The Return of 'Physical' Assets: The Revival of the Old Economy

A profound shift is underway: For the first time in the 25 years since the commercialization of the internet, the growth prospects of the technology sector significantly depend on physical assets—data centers and energy supply.

As hyperscale enterprises experience a surge in capital expenditure, this spending is spilling over into other industries, particularly sectors like utilities that are building infrastructure, while the future growth of dominant tech giants increasingly relies on these infrastructures.

Data shows that the capital expenditure-to-sales ratios of developed-market utilities, telecommunications, and commodity producers are all rising. These "old economy" sectors had been in a state of capital expenditure scarcity since the financial crisis due to overcapacity and historically low returns.

AI infrastructure investment, coupled with a renewed boost in defense spending, is reigniting the investment returns of many long-lagging physical assets at a time when investors fear that returns in the technology sector are slowing from record highs. This has led to a significant decline in the valuation premium of capital-light enterprises relative to capital-intensive businesses.

The 'Comeback' of Value Stocks: From Value Traps to Value Creators

The reassessment of growth rates in some technology sectors, combined with persistent inflation and higher real interest rates, has rekindled investor attention toward long-neglected opportunities in value stocks.
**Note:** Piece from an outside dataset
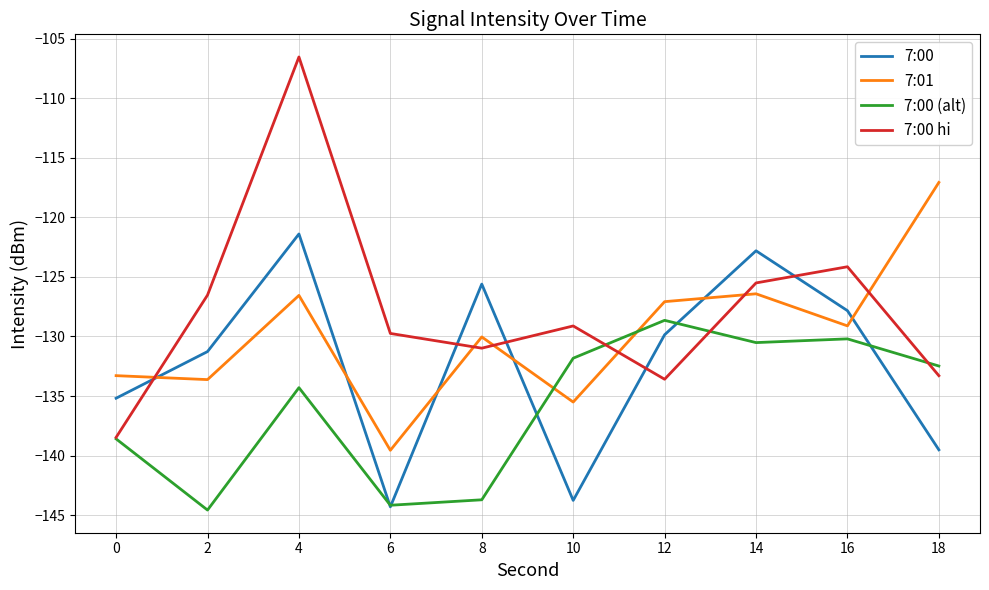

What is the difference between the maximum and minimum values in the 7:00 series?

22.9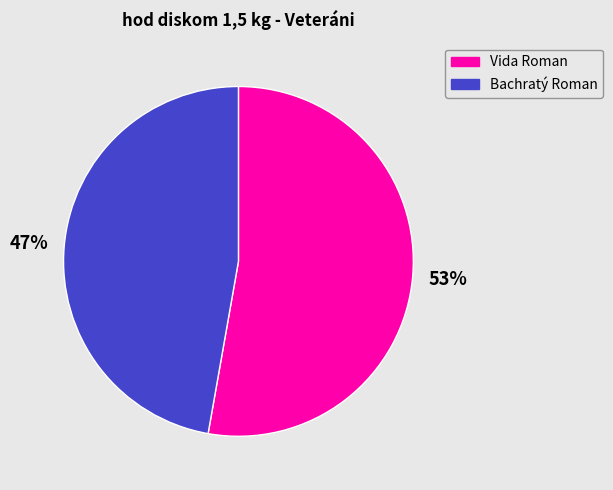

Is the sum of Vida Roman and Bachratý Roman greater than half?

Yes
These stocks were once widely regarded as "value traps," but some are successfully transforming into "value creators" by generating higher cash flows and returning more capital to shareholders through dividends and buybacks.
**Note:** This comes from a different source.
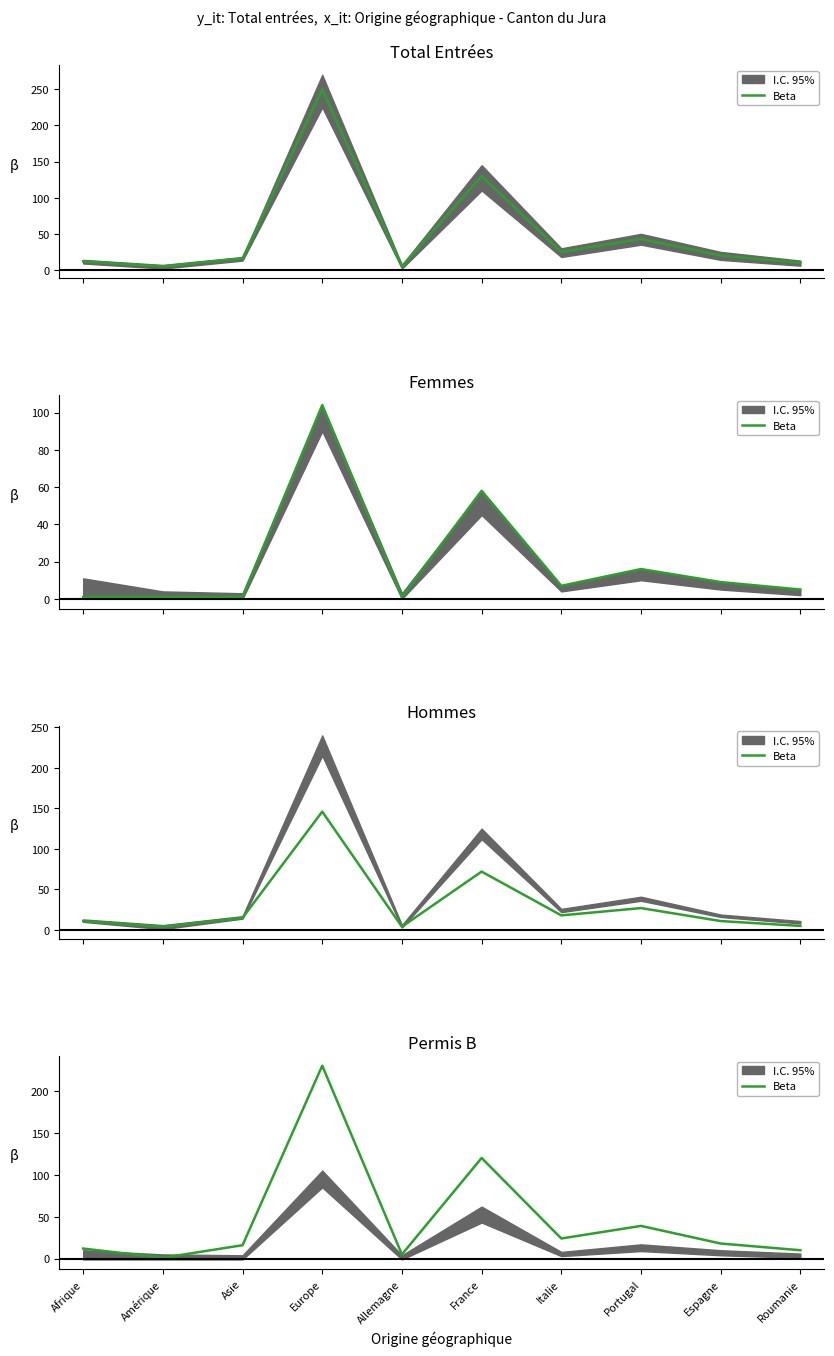

What is the label of the 8th point from the left?

Portugal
The 12-month forward price-to-earnings premium of growth stocks over value stocks has declined in the United States, Europe, Japan, emerging markets, and globally.
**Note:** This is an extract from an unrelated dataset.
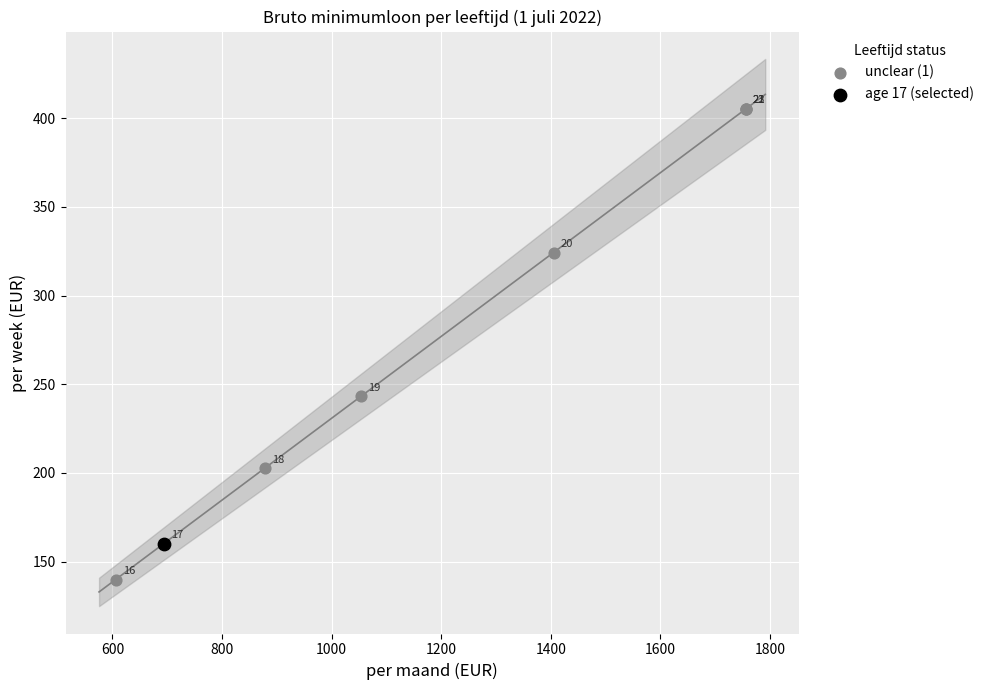

What are all the series names shown in the legend?

unclear (1), age 17 (selected)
Since early 2025, the performance patterns of financial assets versus real assets have undergone a significant reversal: gold, emerging markets, the Topix index, industrial metals, and value stocks have performed the best, contrasting sharply with the Nasdaq-, S&P 500-, and tech stock-dominated landscape from the post-financial crisis era to the end of the pandemic.

The advent of an era of diversified allocation

The era from the post-financial crisis period to the end of the pandemic was dominated by exceptional technology-driven growth and zero-interest-rate policies, driving a record gap between financial asset returns and real asset returns.

Abundant liquidity and historically low capital costs meant that investments with the longest duration—Nasdaq, S&P 500, and tech stocks—performed the best. From 2009 to 2020, the Nasdaq surged over 900%, while prices in the real economy such as commodities, wages, and GDP saw limited increases.

However, the current landscape has shifted significantly. Despite robust U.S. corporate earnings growth—this quarter showing a 12% increase, surpassing consensus expectations by five percentage points, with median S&P companies growing 9% year-over-year and 59% of companies exceeding expectations—the sources of growth are broadening.

More importantly, full-year 2026 expectations were unusually revised upward in the first quarter, with a larger adjustment for emerging markets.

Goldman Sachs believes that equities may still be the best-performing asset class, but the drivers and return opportunities are fundamentally expanding. While overall index returns may slow, there are more diversification opportunities, offering better prospects for risk-adjusted returns and alpha generation. Investors need to reassess long-standing allocation inertia and achieve broader diversification across regions, sectors, and style factors to seize the opportunities presented by this era of market transformation.

Editor/Doris

The translation is provided by third-party software.